Прививка от невежества - страница 11

стр.

Нельзя понять себя, если не понято окружающее. Но как мало для этого среднеобразовательной школы! Для этого нужны не обалдевшие педагоги, колотящие младшеклассников линейками по голове и истерически боящиеся старшеклассников. Для этого нужны Учителя, которых в нашем сумасшедшем мире осталось так же мало, как и всего прекрасного.

Мне повезло, — кто-то сжалился. Повезло и Андреевичу. И очень хочется, чтобы повезло вам. Поэтому моя вторая книга о долине Чу для того, чтобы никто больше таких книг не писал. Еще хочется напомнить, что я никогда не считал (думаю со мной такого никогда не случится) себя писателем. Просто мне позволили написать, хотя очень часто Учителя с усмешкой напоминали, что книги пишут только бездарные ученики, — но ведь разрешили. Может, пожалели, но ведь разрешили.

В общем, приходило маленькое затравленное существо из своей проклятой и ненавистной школы, где ученики били учителей, насиловали молоденьких учительниц, издевались над слепыми и пьяными.

Если кто-то не верит, могу повторить: были такие школы, думаю, моя — не единственная. Порой мне кажется, что жил в какой-то сказочной стране. Удивляюсь, когда слышу слова загадочных патриотов: раньше было лучше. Что было лучше? Возникает вопрос. Почему? Может, лучше потому, что “железный занавес” безжалостно придавил несколько поколений? Или лучше то, что мы воспитывались в презрении к Господу? А презрение к древним святым иконам, и огромной веренице уходящей в тысячелетия, живых святых, которые лечили тела и души страждущих? Святых воинов-монахов, которые побеждали врагов, заслоняя аскетичными телами народ? А может, лучше было без истории, которой действительно никто не знал?

И только сейчас, как говорят, в плохие времена, мы начинаем хоть что-то узнавать. Когда ничтожные частицы чудо-знания начинают просачиваться сквозь полурастворившийся “ железный занавес”. Так когда же было лучше?

Тогда, может, когда вместо Библии мы молились на “Капитал” и труды Сталина, а вместо святых Рублевских икон пялились на отъевшиеся, постоянно меняющиеся физиономии временных божков? Когда было лучше?..

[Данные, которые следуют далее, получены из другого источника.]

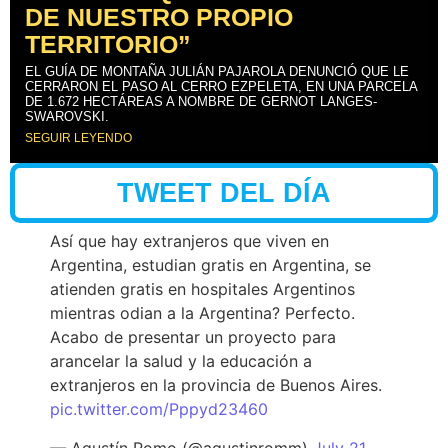
DE NUESTRO PROPIO
TERRITORIO”
EL GUÍA DE MONTAÑA JULIÁN PAJAROLA DENUNCIÓ QUE LE
CERRARON EL PASO AL CERRO EZPELETA, EN UNA PARCELA
DE 1.672 HECTÁREAS A NOMBRE DE GERNOT LANGES-
SWAROVSKI.
SEGUIR LEYENDO
TWEET DEL DÍA
Así que hay extranjeros que viven en
Argentina, estudian gratis en Argentina, se
atienden gratis en hospitales Argentinos
mientras odian a la Argentina? Perfecto.
Acabo de presentar un proyecto para
arancelar la salud y la educación a
extranjeros en la provincia de Buenos Aires.
pic.twitter.com/Pppyd23460
— Agustín Romo (@agustinromm)
July 21,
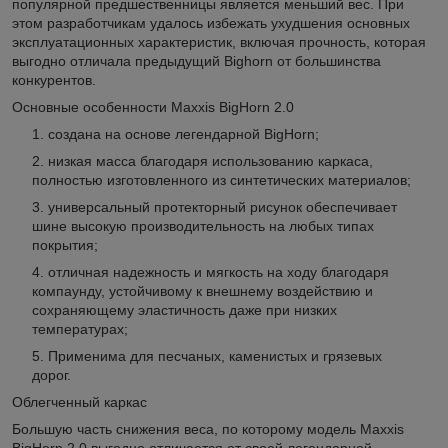
популярной предшественницы является меньший вес. При
этом разработчикам удалось избежать ухудшения основных
эксплуатационных характеристик, включая прочность, которая
выгодно отличала предыдущий Bighorn от большинства
конкурентов.
Основные особенности Maxxis BigHorn 2.0
создана на основе легендарной BigHorn;
низкая масса благодаря использованию каркаса,
полностью изготовленного из синтетических материалов;
универсальный протекторный рисунок обеспечивает
шине высокую производительность на любых типах
покрытия;
отличная надежность и мягкость на ходу благодаря
компаунду, устойчивому к внешнему воздействию и
сохраняющему эластичность даже при низких
температурах;
Применима для песчаных, каменистых и грязевых
дорог.
Облегченный каркас
Большую часть снижения веса, по которому модель Maxxis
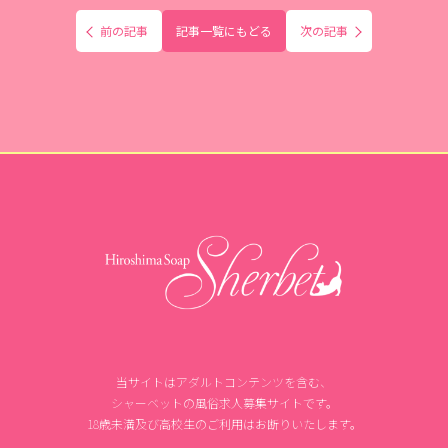
前の記事
記事一覧にもどる
次の記事
当サイトはアダルトコンテンツを含む、
シャーベットの風俗求人募集サイトです。
18歳未満及び高校生のご利用はお断りいたします。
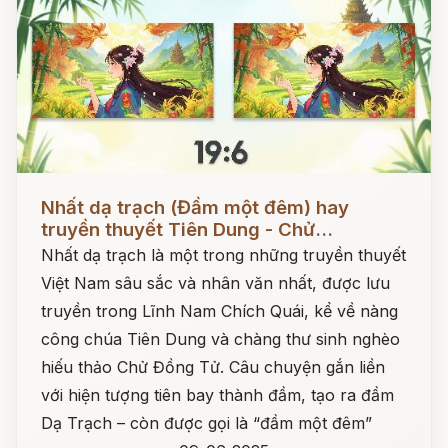
Đọc ngay
Nhất dạ trạch (Đầm một đêm) hay
truyền thuyết Tiên Dung - Chử...
Nhất dạ trạch là một trong những truyền thuyết
Việt Nam sâu sắc và nhân văn nhất, được lưu
truyền trong Lĩnh Nam Chích Quái, kể về nàng
công chúa Tiên Dung và chàng thư sinh nghèo
hiếu thảo Chử Đồng Tử. Câu chuyện gắn liền
với hiện tượng tiên bay thành đầm, tạo ra đầm
Dạ Trạch – còn được gọi là “đầm một đêm”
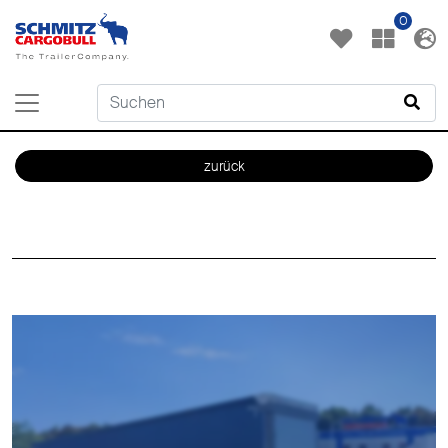
0
zurück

Может быть, в момент демонстраций? Однажды родители взяли меня. Я шел перепуганным ребенком и не понимал, почему у меня столько горя и дома, и в школе, а вокруг — радостно орущие, пьяные морды. “Может быть, я самый несчастный? — думал маленький зверек. — Почему же у всех все так хорошо?” Вот какие мысли иногда рождались в умственно отсталых детских головах, зажатых ровненькими клумбами, разбитыми во дворах, окруженными высокими деревянными заборами. И все это в СССР, окруженном “железным занавесом”. И, клянусь, больше ни на какие демонстрации и выборы я в жизни не ходил, за что позже пострадал.

В двадцать лет, приехав из корейской общины, которая дала силу, умение лечить и понимание людей, я нашел девочку, ставшую другом и помощником. Тогда еще не понимал, что иду рядом с ней уже не одну жизнь. Люди узнали о том, что лечить болезни возможно, они поверили и ринулись в мою семью. Еще хочу напомнить: в те “хорошие времена” медицины никакой не было, потому что не существует соцреалистической медицины, без всякой там мистики и так называемого шарлатанства. Вот тогда меня, шарлатана, и привлекли. Ох, и досталось на суде за нехождение на парады и голосования. Адвокат долго тужился, пытаясь придумать мои положительные качества и вдруг:

— Но ведь он же член профсоюза!

А потом, бедняга, сразу смутился. Билет оказался просрочен, а место работы подозрительное. Я признался во всем, даже в том, что виновен в смерти Рамзеса II. Мудрые судьи не знали, что у древних был закон: “Лечащий кого-то, но будучи сам болен, подлежит смертной казни.” Представьте, сколько бы валялось расстрелянных врачей под стенами больниц. От этого закона никогда никому не уйти. И больной врач только лишь быстрее умирает вместе со своим пациентом.

* * *

Но эти воспоминания — потом, а сейчас перепуганный звереныш шел из школы и его мучила самая главная мысль: чтобы зайти в свой двор, нужно было сделать огромный, чуть ли не в полпоселка крюк. Калитка дедушки Вани совсем рядом — зажмурься и, крепко сжав портфель, на этот раз не забытый в школе, всего-навсего пробеги через двор родственника, главное не наткнись на него.